* **TEKS DOKUMEN**
○ ○ ○ ○ ○

Lantas, bagaimana status masyarakat yang merasa bimbang atau kebingungan dengan waktu ditentukannya 1 Muharram? Kiai Sirril Wafa menerangkan bawasanya penentuan 1 Muhrram oleh LF PBNU memang tidak sesuai dengan kalender, sebab bulan Dzulhijjah 1445 diistikmalkan lantaran hilal yang tidak terlihat pada saat rukyatul hilal dilakukan.

 

“Istikmal ini posisinya dijadikan pedoman untuk masalah ibadah mahdlah, sedangkan untuk hal-hal yang berkaitan dengan seremonial atau upacara keagamaan yang non-keagamaan atau berkaitan dengan masalah ‘urf, maka saya katakan tidak ada salahnya menggunakan pedoman pada kalender,” jelasnya.  

 

Oleh karena itu, menurut Kiai Sirril Wafa, jika masyarakat sudah membaca doa akhir tahun pada Sabtu sore dan pada malam harinya sudah membaca doa awal tahun tidak masalah. Sebab, hal itu tidak berkaitan dengan ibadah mahdlah.  

 

“Jadi tidak perlu ada qadha. Ini menyangkut pada masalah urf keagamaan. Apalagi obor, ada yang merayakan obor malam Ahad itu ya nggak masalah karena sudah menggunakan pedoman dari kalender, sedangkan posisi istikmal itu untuk kepentingan ibadah mahdlah sesungguhnya kalau di kalangan NU,” lanjutnya.  

 

Kiai Sirril Wafa mencontohkan puasa Ayyamul Bidh atau hari-hari putih. Puasa ini dilaksanakan pada tanggal 13, 14, dan 15 pada kalender Hijriah. “Nah jadi nanti untuk warga NU yang taat menggunakan istikmal kemarin, puasa ayyamul bidhnya ya tanggal 13 itu kebetulan bertepatan dengan tanggal 20, 21, 22,” imbuhnya. 

 

Kiai Sirril menyebut bahwa istikmal kali ini sangat tepat untuk kepentingan ibadah mahdhah. Sebab, tanggal istiqbal atau purnama penuh jatuh pada tanggal 21 Juli 2024 dan bertepatan dengan tanggal 14 Muharram versi iistikmal. Sedangkan berdasarkan penanggalan non-istikmal jatuh pada 19 Juli dan pada tanggal tersebut belum memasuki purnama penuh.  

 

“Jadi, di situ purnama penuh itu kalau kita lihat itiqbalnya itu tanggal 21 Juli,” terang dosen di Fakultas Syariah dan Hukum Universitas Islam Negeri (UIN) Syarif Hidayatullah Jakarta itu.

○ ○ ○ ○ ○

* **DATA**
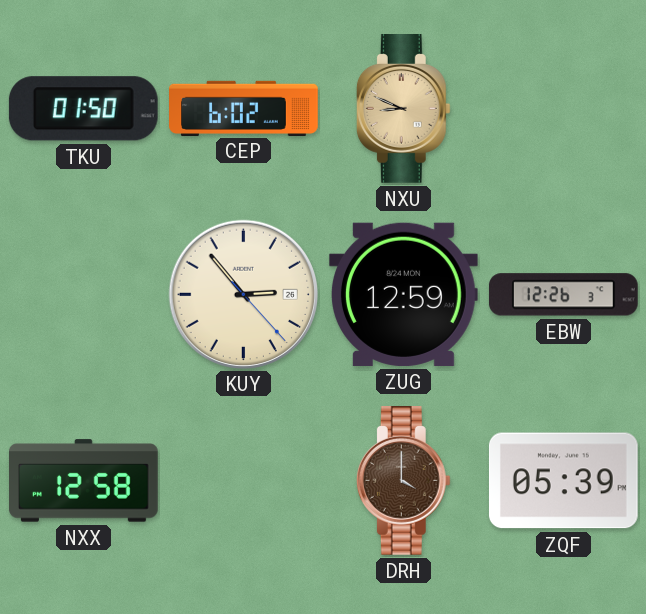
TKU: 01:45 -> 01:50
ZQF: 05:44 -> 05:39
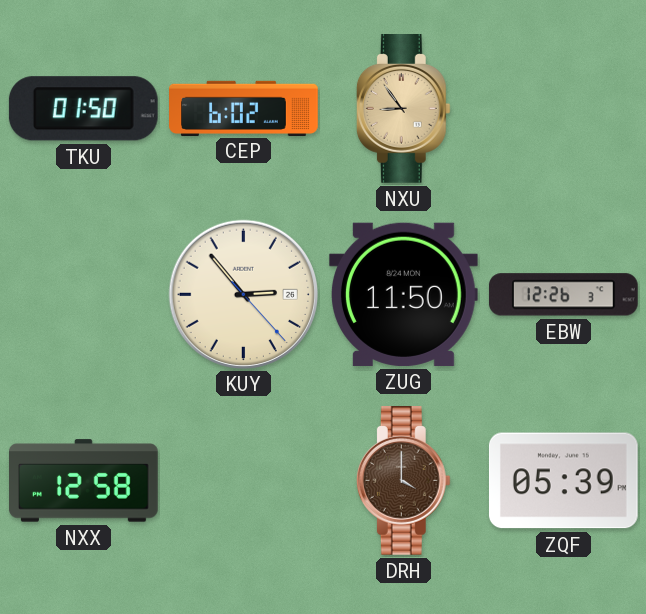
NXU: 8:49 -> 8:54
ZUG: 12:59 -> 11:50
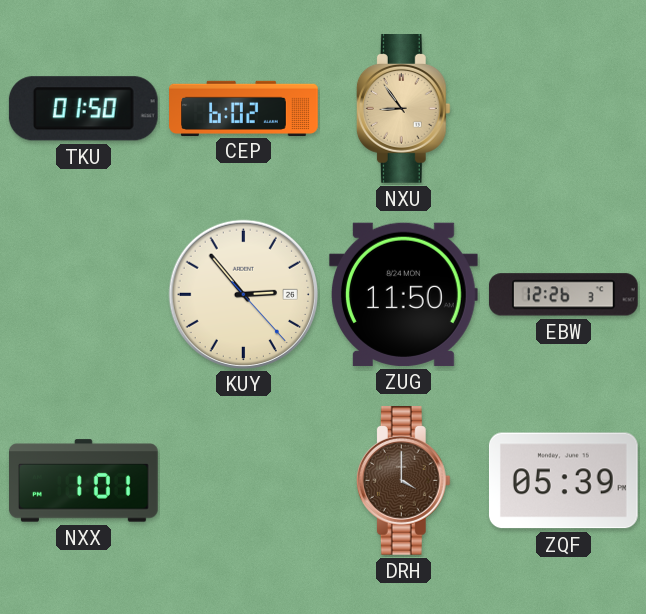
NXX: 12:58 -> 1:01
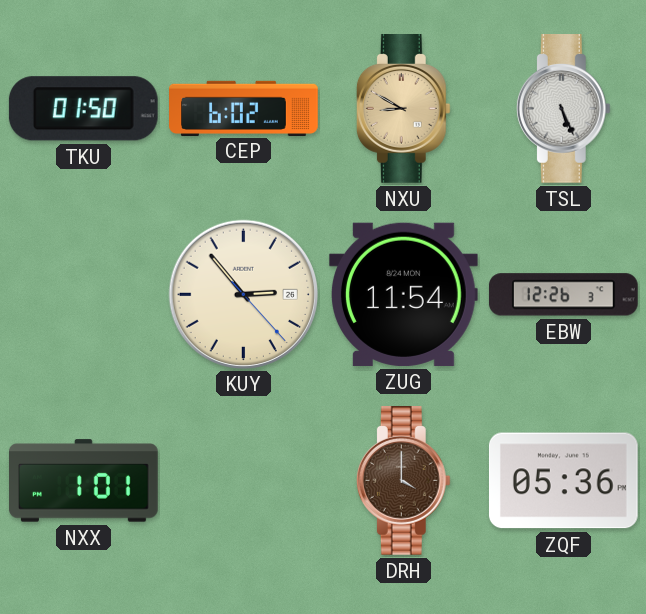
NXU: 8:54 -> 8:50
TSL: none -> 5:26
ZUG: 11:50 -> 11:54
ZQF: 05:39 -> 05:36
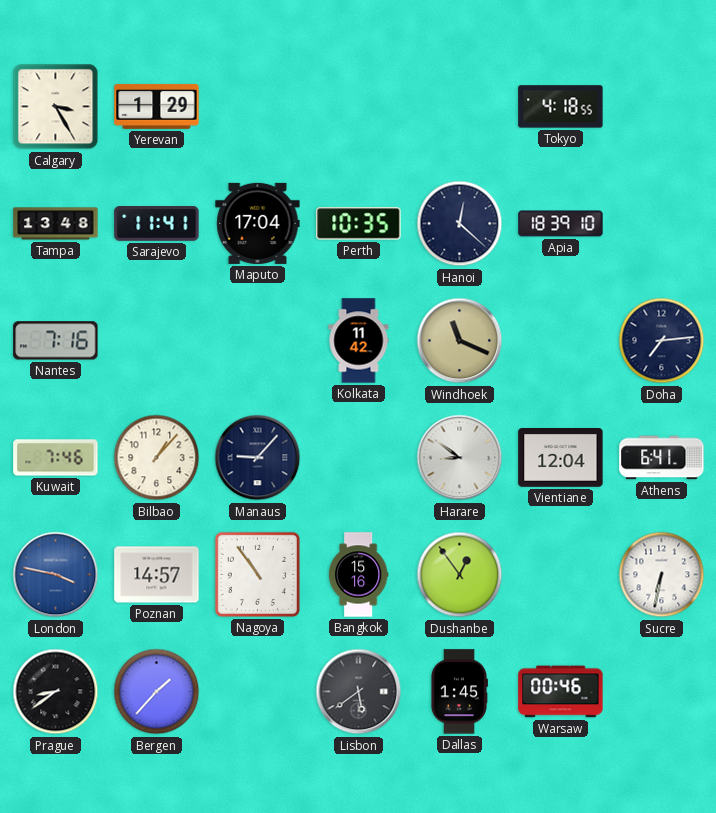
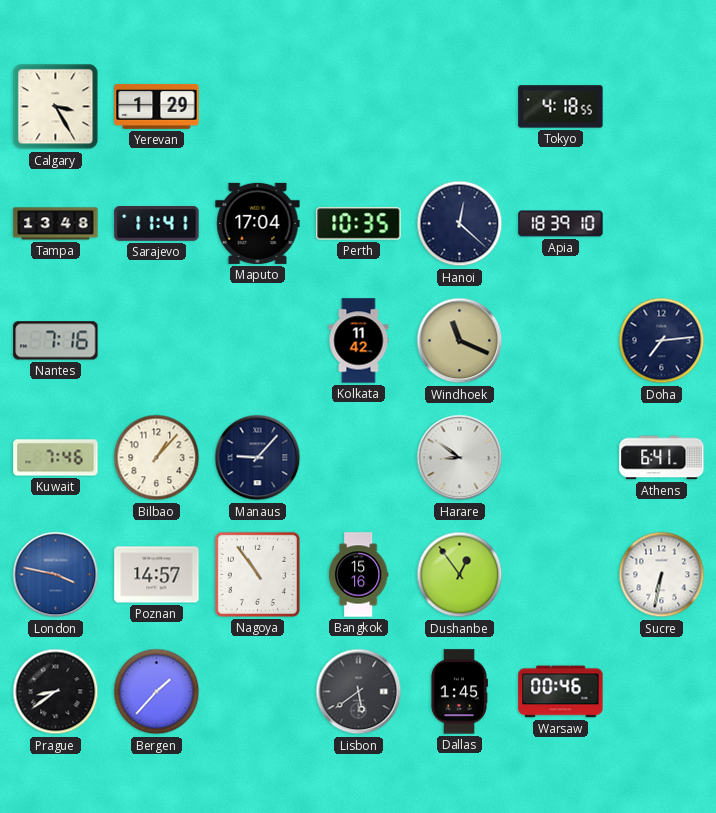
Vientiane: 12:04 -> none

○ ○ ○ ○ ○

* **SOAL LATIHAN 1**
Terjemahkan kalimat "Puasa ini dilaksanakan pada tanggal 13, 14, dan 15 pada kalender Hijriah." dari teks tentang penentuan 1 Muharram ke dalam bahasa Inggris.
* **SOAL LATIHAN 2**
Tulis kembali bagian teks tentang penentuan 1 Muharram dari "Kiai Sirril Wafa mencontohkan" sampai dengan "memasuki purnama penuh.", dengan mengganti "purnama penuh" menjadi "bulan purnama sempurna".

* **JAWABAN LENGKAP 1**
This fast is observed on the 13th, 14th, and 15th of the Hijri calendar.

* **JAWABAN LENGKAP 2**
Kiai Sirril Wafa mencontohkan puasa Ayyamul Bidh atau hari-hari putih. Puasa ini dilaksanakan pada tanggal 13, 14, dan 15 pada kalender Hijriah. “Nah jadi nanti untuk warga NU yang taat menggunakan istikmal kemarin, puasa ayyamul bidhnya ya tanggal 13 itu kebetulan bertepatan dengan tanggal 20, 21, 22,” imbuhnya. 

 

Kiai Sirril menyebut bahwa istikmal kali ini sangat tepat untuk kepentingan ibadah mahdhah. Sebab, tanggal istiqbal atau bulan purnama sempurna jatuh pada tanggal 21 Juli 2024 dan bertepatan dengan tanggal 14 Muharram versi iistikmal. Sedangkan berdasarkan penanggalan non-istikmal jatuh pada 19 Juli dan pada tanggal tersebut belum memasuki bulan purnama sempurna.